The potassium channel TWIK-related acid sensitive potassium (TASK)-1 channel, together with other potassium channels, controls the low resting tone of pulmonary arteries. The Src family tyrosine kinase (SrcTK) may control potassium channel function in human pulmonary artery smooth muscle cells (hPASMCs) in response to changes in oxygen tension and the clinical use of a SrcTK inhibitor has resulted in partly reversible pulmonary hypertension.

This study aimed to determine the role of SrcTK in hypoxia-induced inhibition of potassium channels in hPASMCs.
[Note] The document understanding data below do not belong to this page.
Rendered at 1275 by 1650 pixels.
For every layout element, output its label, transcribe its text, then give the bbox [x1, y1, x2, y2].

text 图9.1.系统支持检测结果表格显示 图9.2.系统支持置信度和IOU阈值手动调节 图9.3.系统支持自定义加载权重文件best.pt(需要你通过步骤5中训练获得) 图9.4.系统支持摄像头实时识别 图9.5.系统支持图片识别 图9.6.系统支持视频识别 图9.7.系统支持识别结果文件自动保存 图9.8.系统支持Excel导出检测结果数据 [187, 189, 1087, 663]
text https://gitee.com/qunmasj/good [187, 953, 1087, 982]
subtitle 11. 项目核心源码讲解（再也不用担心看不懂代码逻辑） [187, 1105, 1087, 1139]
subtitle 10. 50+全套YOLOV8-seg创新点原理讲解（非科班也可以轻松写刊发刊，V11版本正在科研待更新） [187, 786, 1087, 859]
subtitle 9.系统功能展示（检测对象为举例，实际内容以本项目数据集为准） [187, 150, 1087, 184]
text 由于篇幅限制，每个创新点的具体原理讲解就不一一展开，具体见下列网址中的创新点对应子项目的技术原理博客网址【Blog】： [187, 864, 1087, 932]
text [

We show that SrcTK is co-localised with the TASK-1 channel. Inhibition of SrcTK decreases potassium current density and results in considerable depolarisation, while activation of SrcTK increases potassium current in patch-clamp recordings. Moderate hypoxia and the SrcTK inhibitor decrease the tyrosine phosphorylation state of the TASK-1 channel. Hypoxia also decreases the level of phospho-SrcTK (tyr419) and reduces the co-localisation of the TASK-1 channel and phospho-SrcTK. Corresponding to this, hypoxia reduces TASK-1 currents before but not after SrcTK inhibition and, in the isolated perfused mouse lung, SrcTK inhibitors increase pulmonary arterial pressure.

We propose that the SrcTK is a crucial factor controlling potassium channels, acting as a cofactor for setting a negative resting membrane potential in hPASMCs and a low resting pulmonary vascular tone.